▸ What to produce
How many lines of the listing below contain "Adhes"? State the number alone.

Content starts

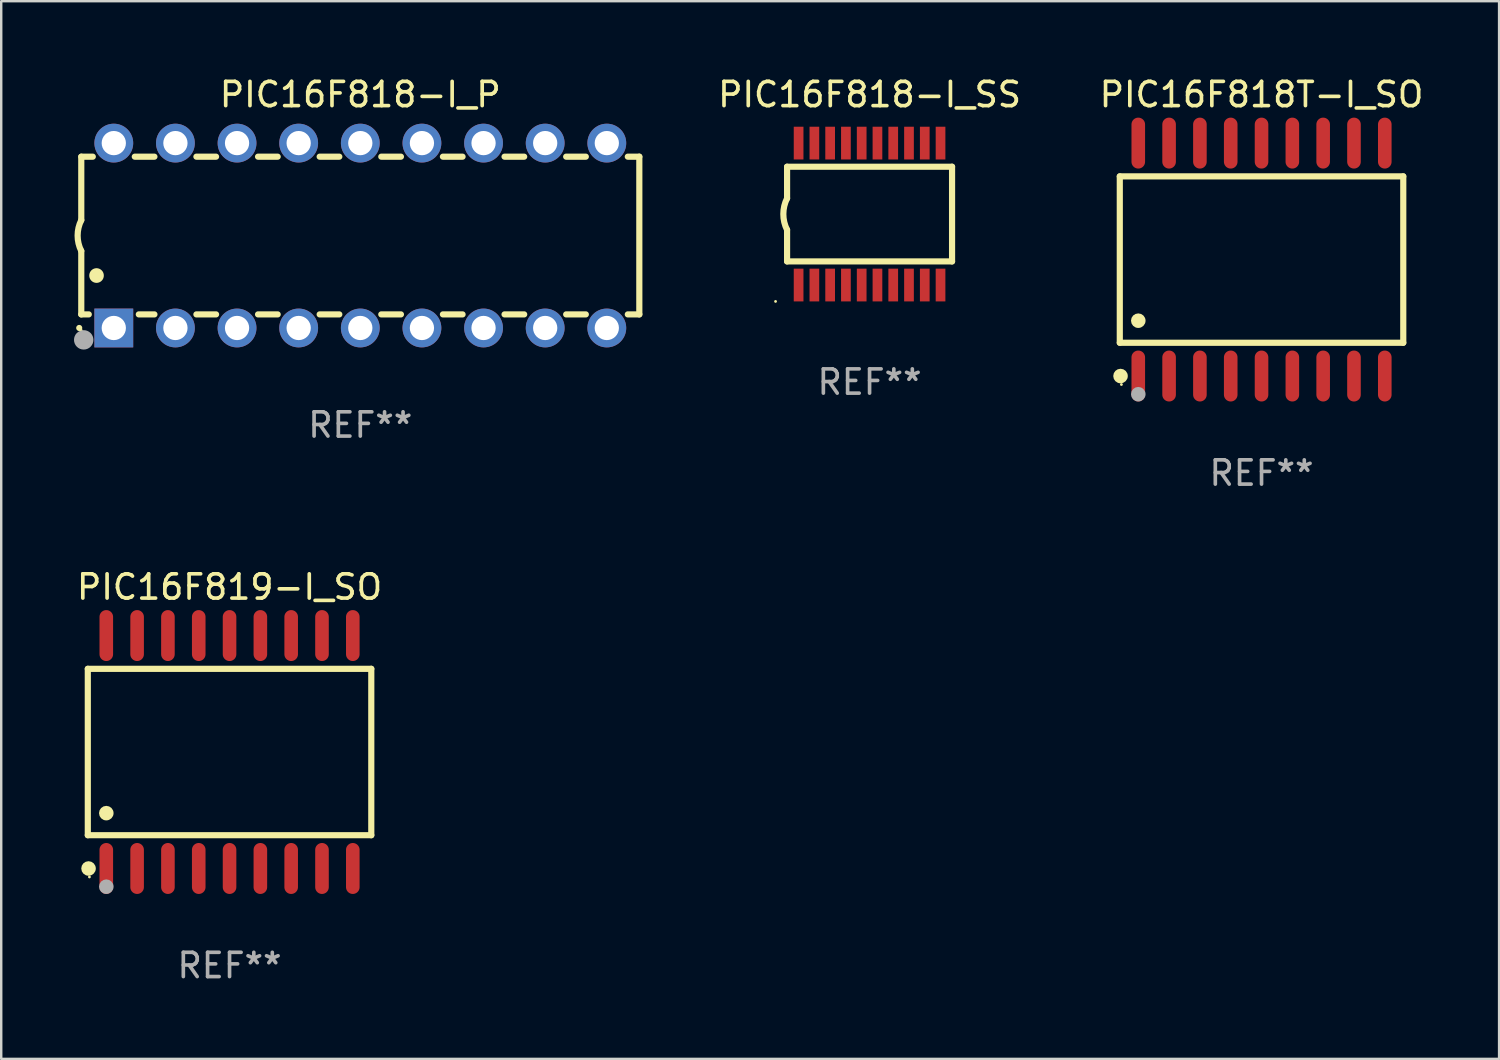
<source format=kicad_pcb>
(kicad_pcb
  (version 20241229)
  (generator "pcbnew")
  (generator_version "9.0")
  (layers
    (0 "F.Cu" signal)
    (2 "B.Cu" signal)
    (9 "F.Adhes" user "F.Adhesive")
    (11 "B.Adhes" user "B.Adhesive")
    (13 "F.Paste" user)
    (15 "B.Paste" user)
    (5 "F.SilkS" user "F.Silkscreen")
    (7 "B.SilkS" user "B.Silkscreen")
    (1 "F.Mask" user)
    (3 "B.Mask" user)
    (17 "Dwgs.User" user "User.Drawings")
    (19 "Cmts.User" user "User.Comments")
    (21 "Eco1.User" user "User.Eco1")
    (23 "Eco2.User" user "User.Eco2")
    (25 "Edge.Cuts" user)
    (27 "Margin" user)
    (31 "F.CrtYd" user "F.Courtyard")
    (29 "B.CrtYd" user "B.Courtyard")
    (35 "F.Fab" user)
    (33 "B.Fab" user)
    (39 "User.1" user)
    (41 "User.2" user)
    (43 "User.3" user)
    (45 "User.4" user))
  (footprint "PIC16F819-I_SO"
    (layer "F.Cu")
    (at 6.411 27.945)
    (property "Reference" "PIC16F819-I_SO" (at 0 -6.8 0) (layer "F.SilkS") (effects (font (size 1 1) (thickness 0.15))))
    (attr through_hole)
    (fp_line (start -5.842 -3.429) (end -5.842 3.429) (stroke (width 0.254) (type solid)) (layer "F.SilkS"))
    (fp_line (start -5.842 3.429) (end 5.842 3.429) (stroke (width 0.254) (type solid)) (layer "F.SilkS"))
    (fp_line (start 5.842 -3.429) (end -5.842 -3.429) (stroke (width 0.254) (type solid)) (layer "F.SilkS"))
    (fp_line (start 5.842 3.429) (end 5.842 -3.429) (stroke (width 0.254) (type solid)) (layer "F.SilkS"))
    (fp_circle (center -5.812 4.8) (end -5.662 4.8) (stroke (width 0.3) (type solid)) (fill no) (layer "F.SilkS"))
    (fp_circle (center -5.775 5.15) (end -5.745 5.15) (stroke (width 0.06) (type solid)) (fill no) (layer "F.SilkS"))
    (fp_circle (center -5.08 2.519) (end -4.93 2.519) (stroke (width 0.3) (type solid)) (fill no) (layer "F.SilkS"))
    (fp_circle (center -5.08 5.55) (end -4.93 5.55) (stroke (width 0.3) (type solid)) (fill no) (layer "F.Fab"))
    (fp_text user "REF**" (at 0 8.8 0) (layer "F.Fab") (effects (font (size 1 1) (thickness 0.15))))
    (pad "1" smd oval (at -5.08 4.8) (size 0.56 2.1) (layers "F.Cu" "F.Mask" "F.Paste"))
    (pad "2" smd oval (at -3.81 4.8) (size 0.56 2.1) (layers "F.Cu" "F.Mask" "F.Paste"))
    (pad "3" smd oval (at -2.54 4.8) (size 0.56 2.1) (layers "F.Cu" "F.Mask" "F.Paste"))
    (pad "4" smd oval (at -1.27 4.8) (size 0.56 2.1) (layers "F.Cu" "F.Mask" "F.Paste"))
    (pad "5" smd oval (at 0 4.8) (size 0.56 2.1) (layers "F.Cu" "F.Mask" "F.Paste"))
    (pad "6" smd oval (at 1.27 4.8) (size 0.56 2.1) (layers "F.Cu" "F.Mask" "F.Paste"))
    (pad "7" smd oval (at 2.54 4.8) (size 0.56 2.1) (layers "F.Cu" "F.Mask" "F.Paste"))
    (pad "8" smd oval (at 3.81 4.8) (size 0.56 2.1) (layers "F.Cu" "F.Mask" "F.Paste"))
    (pad "9" smd oval (at 5.08 4.8) (size 0.56 2.1) (layers "F.Cu" "F.Mask" "F.Paste"))
    (pad "10" smd oval (at 5.08 -4.8) (size 0.56 2.1) (layers "F.Cu" "F.Mask" "F.Paste"))
    (pad "11" smd oval (at 3.81 -4.8) (size 0.56 2.1) (layers "F.Cu" "F.Mask" "F.Paste"))
    (pad "12" smd oval (at 2.54 -4.8) (size 0.56 2.1) (layers "F.Cu" "F.Mask" "F.Paste"))
    (pad "13" smd oval (at 1.27 -4.8) (size 0.56 2.1) (layers "F.Cu" "F.Mask" "F.Paste"))
    (pad "14" smd oval (at 0 -4.8) (size 0.56 2.1) (layers "F.Cu" "F.Mask" "F.Paste"))
    (pad "15" smd oval (at -1.27 -4.8) (size 0.56 2.1) (layers "F.Cu" "F.Mask" "F.Paste"))
    (pad "16" smd oval (at -2.54 -4.8) (size 0.56 2.1) (layers "F.Cu" "F.Mask" "F.Paste"))
    (pad "17" smd oval (at -3.81 -4.8) (size 0.56 2.1) (layers "F.Cu" "F.Mask" "F.Paste"))
    (pad "18" smd oval (at -5.08 -4.8) (size 0.56 2.1) (layers "F.Cu" "F.Mask" "F.Paste")))
  (footprint "PIC16F818-I_SS"
    (layer "F.Cu")
    (at 32.79 5.773)
    (property "Reference" "PIC16F818-I_SS" (at 0 -4.925 0) (layer "F.SilkS") (effects (font (size 1 1) (thickness 0.15))))
    (attr through_hole)
    (fp_line (start -3.4 -1.951) (end -3.4 -0.65) (stroke (width 0.254) (type solid)) (layer "F.SilkS"))
    (fp_line (start -3.4 -1.951) (end 3.4 -1.951) (stroke (width 0.254) (type solid)) (layer "F.SilkS"))
    (fp_line (start -3.4 1.951) (end -3.4 0.65) (stroke (width 0.254) (type solid)) (layer "F.SilkS"))
    (fp_line (start -3.4 1.951) (end 3.4 1.951) (stroke (width 0.254) (type solid)) (layer "F.SilkS"))
    (fp_line (start 3.4 -1.951) (end 3.4 1.951) (stroke (width 0.254) (type solid)) (layer "F.SilkS"))
    (fp_arc (start -3.401067 0.650114) (mid -3.554162 -0.000076) (end -3.4 -0.650013) (stroke (width 0.254001) (type solid)) (layer "F.SilkS"))
    (fp_circle (center -3.875 3.6) (end -3.845 3.6) (stroke (width 0.06) (type solid)) (fill no) (layer "F.SilkS"))
    (fp_text user "REF**" (at 0 6.925 0) (layer "F.Fab") (effects (font (size 1 1) (thickness 0.15))))
    (pad "1" smd rect (at -2.925 2.925 180) (size 0.4 1.35) (layers "F.Cu" "F.Mask" "F.Paste"))
    (pad "2" smd rect (at -2.275 2.925 180) (size 0.4 1.35) (layers "F.Cu" "F.Mask" "F.Paste"))
    (pad "3" smd rect (at -1.625 2.925 180) (size 0.4 1.35) (layers "F.Cu" "F.Mask" "F.Paste"))
    (pad "4" smd rect (at -0.975 2.925 180) (size 0.4 1.35) (layers "F.Cu" "F.Mask" "F.Paste"))
    (pad "5" smd rect (at -0.325 2.925 180) (size 0.4 1.35) (layers "F.Cu" "F.Mask" "F.Paste"))
    (pad "6" smd rect (at 0.325 2.925 180) (size 0.4 1.35) (layers "F.Cu" "F.Mask" "F.Paste"))
    (pad "7" smd rect (at 0.975 2.925 180) (size 0.4 1.35) (layers "F.Cu" "F.Mask" "F.Paste"))
    (pad "8" smd rect (at 1.625 2.925 180) (size 0.4 1.35) (layers "F.Cu" "F.Mask" "F.Paste"))
    (pad "9" smd rect (at 2.275 2.925 180) (size 0.4 1.35) (layers "F.Cu" "F.Mask" "F.Paste"))
    (pad "10" smd rect (at 2.925 2.925 180) (size 0.4 1.35) (layers "F.Cu" "F.Mask" "F.Paste"))
    (pad "11" smd rect (at 2.925 -2.925 180) (size 0.4 1.35) (layers "F.Cu" "F.Mask" "F.Paste"))
    (pad "12" smd rect (at 2.275 -2.925 180) (size 0.4 1.35) (layers "F.Cu" "F.Mask" "F.Paste"))
    (pad "13" smd rect (at 1.625 -2.925 180) (size 0.4 1.35) (layers "F.Cu" "F.Mask" "F.Paste"))
    (pad "14" smd rect (at 0.975 -2.925 180) (size 0.4 1.35) (layers "F.Cu" "F.Mask" "F.Paste"))
    (pad "15" smd rect (at 0.325 -2.925 180) (size 0.4 1.35) (layers "F.Cu" "F.Mask" "F.Paste"))
    (pad "16" smd rect (at -0.325 -2.925 180) (size 0.4 1.35) (layers "F.Cu" "F.Mask" "F.Paste"))
    (pad "17" smd rect (at -0.975 -2.925 180) (size 0.4 1.35) (layers "F.Cu" "F.Mask" "F.Paste"))
    (pad "18" smd rect (at -1.625 -2.925 180) (size 0.4 1.35) (layers "F.Cu" "F.Mask" "F.Paste"))
    (pad "19" smd rect (at -2.275 -2.925 180) (size 0.4 1.35) (layers "F.Cu" "F.Mask" "F.Paste"))
    (pad "20" smd rect (at -2.925 -2.925 180) (size 0.4 1.35) (layers "F.Cu" "F.Mask" "F.Paste")))
  (footprint "PIC16F818-I_P"
    (layer "F.Cu")
    (at 11.8 6.658)
    (property "Reference" "PIC16F818-I_P" (at 0 -5.81 0) (layer "F.SilkS") (effects (font (size 1 1) (thickness 0.15))))
    (attr through_hole)
    (fp_line (start -11.5 -3.25) (end -11.5 -0.635) (stroke (width 0.254) (type solid)) (layer "F.SilkS"))
    (fp_line (start -11.5 3.25) (end -11.5 0.635) (stroke (width 0.254) (type solid)) (layer "F.SilkS"))
    (fp_line (start -11.5 3.25) (end -11.191 3.25) (stroke (width 0.254) (type solid)) (layer "F.SilkS"))
    (fp_line (start -11.025 -3.25) (end -11.5 -3.25) (stroke (width 0.254) (type solid)) (layer "F.SilkS"))
    (fp_line (start -9.129 3.25) (end -8.485 3.25) (stroke (width 0.254) (type solid)) (layer "F.SilkS"))
    (fp_line (start -8.485 -3.25) (end -9.295 -3.25) (stroke (width 0.254) (type solid)) (layer "F.SilkS"))
    (fp_line (start -6.755 3.25) (end -5.945 3.25) (stroke (width 0.254) (type solid)) (layer "F.SilkS"))
    (fp_line (start -5.945 -3.25) (end -6.755 -3.25) (stroke (width 0.254) (type solid)) (layer "F.SilkS"))
    (fp_line (start -4.215 3.25) (end -3.405 3.25) (stroke (width 0.254) (type solid)) (layer "F.SilkS"))
    (fp_line (start -3.405 -3.25) (end -4.215 -3.25) (stroke (width 0.254) (type solid)) (layer "F.SilkS"))
    (fp_line (start -1.675 3.25) (end -0.865 3.25) (stroke (width 0.254) (type solid)) (layer "F.SilkS"))
    (fp_line (start -0.865 -3.25) (end -1.675 -3.25) (stroke (width 0.254) (type solid)) (layer "F.SilkS"))
    (fp_line (start 0.865 3.25) (end 1.675 3.25) (stroke (width 0.254) (type solid)) (layer "F.SilkS"))
    (fp_line (start 1.675 -3.25) (end 0.865 -3.25) (stroke (width 0.254) (type solid)) (layer "F.SilkS"))
    (fp_line (start 3.405 3.25) (end 4.215 3.25) (stroke (width 0.254) (type solid)) (layer "F.SilkS"))
    (fp_line (start 4.215 -3.25) (end 3.405 -3.25) (stroke (width 0.254) (type solid)) (layer "F.SilkS"))
    (fp_line (start 5.945 3.25) (end 6.755 3.25) (stroke (width 0.254) (type solid)) (layer "F.SilkS"))
    (fp_line (start 6.755 -3.25) (end 5.945 -3.25) (stroke (width 0.254) (type solid)) (layer "F.SilkS"))
    (fp_line (start 8.485 3.25) (end 9.295 3.25) (stroke (width 0.254) (type solid)) (layer "F.SilkS"))
    (fp_line (start 9.295 -3.25) (end 8.485 -3.25) (stroke (width 0.254) (type solid)) (layer "F.SilkS"))
    (fp_line (start 11.025 3.25) (end 11.5 3.25) (stroke (width 0.254) (type solid)) (layer "F.SilkS"))
    (fp_line (start 11.5 -3.25) (end 11.025 -3.25) (stroke (width 0.254) (type solid)) (layer "F.SilkS"))
    (fp_line (start 11.5 -3.25) (end 11.5 3.25) (stroke (width 0.254) (type solid)) (layer "F.SilkS"))
    (fp_arc (start -11.584963 3.810008) (mid -11.58497 3.808738) (end -11.584963 3.807468) (stroke (width 0.25) (type solid)) (layer "F.SilkS"))
    (fp_arc (start -11.501143 0.635001) (mid -11.650665 -0.000132) (end -11.500025 -0.635001) (stroke (width 0.254001) (type solid)) (layer "F.SilkS"))
    (fp_arc (start -10.871222 1.651003) (mid -10.871233 1.648463) (end -10.871222 1.645923) (stroke (width 0.6) (type solid)) (layer "F.SilkS"))
    (fp_circle (center -11.5 3.91) (end -11.47 3.91) (stroke (width 0.06) (type solid)) (fill no) (layer "F.SilkS"))
    (fp_circle (center -11.4 4.3) (end -11.2 4.3) (stroke (width 0.4) (type solid)) (fill no) (layer "F.Fab"))
    (fp_text user "REF**" (at 0 7.81 0) (layer "F.Fab") (effects (font (size 1 1) (thickness 0.15))))
    (pad "1" thru_hole rect (at -10.16 3.81 90) (size 1.6 1.6) (drill 1) (layers "*.Cu" "*.Mask"))
    (pad "2" thru_hole circle (at -7.62 3.81 90) (size 1.6 1.6) (drill 1) (layers "*.Cu" "*.Mask"))
    (pad "3" thru_hole circle (at -5.08 3.81 90) (size 1.6 1.6) (drill 1) (layers "*.Cu" "*.Mask"))
    (pad "4" thru_hole circle (at -2.54 3.81 90) (size 1.6 1.6) (drill 1) (layers "*.Cu" "*.Mask"))
    (pad "5" thru_hole circle (at 0 3.81 90) (size 1.6 1.6) (drill 1) (layers "*.Cu" "*.Mask"))
    (pad "6" thru_hole circle (at 2.54 3.81 90) (size 1.6 1.6) (drill 1) (layers "*.Cu" "*.Mask"))
    (pad "7" thru_hole circle (at 5.08 3.81 90) (size 1.6 1.6) (drill 1) (layers "*.Cu" "*.Mask"))
    (pad "8" thru_hole circle (at 7.62 3.81 90) (size 1.6 1.6) (drill 1) (layers "*.Cu" "*.Mask"))
    (pad "9" thru_hole circle (at 10.16 3.81 90) (size 1.6 1.6) (drill 1) (layers "*.Cu" "*.Mask"))
    (pad "10" thru_hole circle (at 10.16 -3.81 90) (size 1.6 1.6) (drill 1) (layers "*.Cu" "*.Mask"))
    (pad "11" thru_hole circle (at 7.62 -3.81 90) (size 1.6 1.6) (drill 1) (layers "*.Cu" "*.Mask"))
    (pad "12" thru_hole circle (at 5.08 -3.81 90) (size 1.6 1.6) (drill 1) (layers "*.Cu" "*.Mask"))
    (pad "13" thru_hole circle (at 2.54 -3.81 90) (size 1.6 1.6) (drill 1) (layers "*.Cu" "*.Mask"))
    (pad "14" thru_hole circle (at 0 -3.81 90) (size 1.6 1.6) (drill 1) (layers "*.Cu" "*.Mask"))
    (pad "15" thru_hole circle (at -2.54 -3.81 90) (size 1.6 1.6) (drill 1) (layers "*.Cu" "*.Mask"))
    (pad "16" thru_hole circle (at -5.08 -3.81 90) (size 1.6 1.6) (drill 1) (layers "*.Cu" "*.Mask"))
    (pad "17" thru_hole circle (at -7.62 -3.81 90) (size 1.6 1.6) (drill 1) (layers "*.Cu" "*.Mask"))
    (pad "18" thru_hole circle (at -10.16 -3.81 90) (size 1.6 1.6) (drill 1) (layers "*.Cu" "*.Mask")))
  (footprint "PIC16F818T-I_SO"
    (layer "F.Cu")
    (at 48.945 7.648)
    (property "Reference" "PIC16F818T-I_SO" (at 0 -6.8 0) (layer "F.SilkS") (effects (font (size 1 1) (thickness 0.15))))
    (attr through_hole)
    (fp_line (start -5.842 -3.429) (end -5.842 3.429) (stroke (width 0.254) (type solid)) (layer "F.SilkS"))
    (fp_line (start -5.842 3.429) (end 5.842 3.429) (stroke (width 0.254) (type solid)) (layer "F.SilkS"))
    (fp_line (start 5.842 -3.429) (end -5.842 -3.429) (stroke (width 0.254) (type solid)) (layer "F.SilkS"))
    (fp_line (start 5.842 3.429) (end 5.842 -3.429) (stroke (width 0.254) (type solid)) (layer "F.SilkS"))
    (fp_circle (center -5.812 4.8) (end -5.662 4.8) (stroke (width 0.3) (type solid)) (fill no) (layer "F.SilkS"))
    (fp_circle (center -5.775 5.15) (end -5.745 5.15) (stroke (width 0.06) (type solid)) (fill no) (layer "F.SilkS"))
    (fp_circle (center -5.08 2.519) (end -4.93 2.519) (stroke (width 0.3) (type solid)) (fill no) (layer "F.SilkS"))
    (fp_circle (center -5.08 5.55) (end -4.93 5.55) (stroke (width 0.3) (type solid)) (fill no) (layer "F.Fab"))
    (fp_text user "REF**" (at 0 8.8 0) (layer "F.Fab") (effects (font (size 1 1) (thickness 0.15))))
    (pad "1" smd oval (at -5.08 4.8) (size 0.56 2.1) (layers "F.Cu" "F.Mask" "F.Paste"))
    (pad "2" smd oval (at -3.81 4.8) (size 0.56 2.1) (layers "F.Cu" "F.Mask" "F.Paste"))
    (pad "3" smd oval (at -2.54 4.8) (size 0.56 2.1) (layers "F.Cu" "F.Mask" "F.Paste"))
    (pad "4" smd oval (at -1.27 4.8) (size 0.56 2.1) (layers "F.Cu" "F.Mask" "F.Paste"))
    (pad "5" smd oval (at 0 4.8) (size 0.56 2.1) (layers "F.Cu" "F.Mask" "F.Paste"))
    (pad "6" smd oval (at 1.27 4.8) (size 0.56 2.1) (layers "F.Cu" "F.Mask" "F.Paste"))
    (pad "7" smd oval (at 2.54 4.8) (size 0.56 2.1) (layers "F.Cu" "F.Mask" "F.Paste"))
    (pad "8" smd oval (at 3.81 4.8) (size 0.56 2.1) (layers "F.Cu" "F.Mask" "F.Paste"))
    (pad "9" smd oval (at 5.08 4.8) (size 0.56 2.1) (layers "F.Cu" "F.Mask" "F.Paste"))
    (pad "10" smd oval (at 5.08 -4.8) (size 0.56 2.1) (layers "F.Cu" "F.Mask" "F.Paste"))
    (pad "11" smd oval (at 3.81 -4.8) (size 0.56 2.1) (layers "F.Cu" "F.Mask" "F.Paste"))
    (pad "12" smd oval (at 2.54 -4.8) (size 0.56 2.1) (layers "F.Cu" "F.Mask" "F.Paste"))
    (pad "13" smd oval (at 1.27 -4.8) (size 0.56 2.1) (layers "F.Cu" "F.Mask" "F.Paste"))
    (pad "14" smd oval (at 0 -4.8) (size 0.56 2.1) (layers "F.Cu" "F.Mask" "F.Paste"))
    (pad "15" smd oval (at -1.27 -4.8) (size 0.56 2.1) (layers "F.Cu" "F.Mask" "F.Paste"))
    (pad "16" smd oval (at -2.54 -4.8) (size 0.56 2.1) (layers "F.Cu" "F.Mask" "F.Paste"))
    (pad "17" smd oval (at -3.81 -4.8) (size 0.56 2.1) (layers "F.Cu" "F.Mask" "F.Paste"))
    (pad "18" smd oval (at -5.08 -4.8) (size 0.56 2.1) (layers "F.Cu" "F.Mask" "F.Paste")))
  (gr_rect
    (start -3 -3)
    (end 58.736 40.593)
    (stroke (width 0.1) (type default))
    (fill no)
    (layer "Edge.Cuts")))
</source>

Content ends

▸ Solution below
2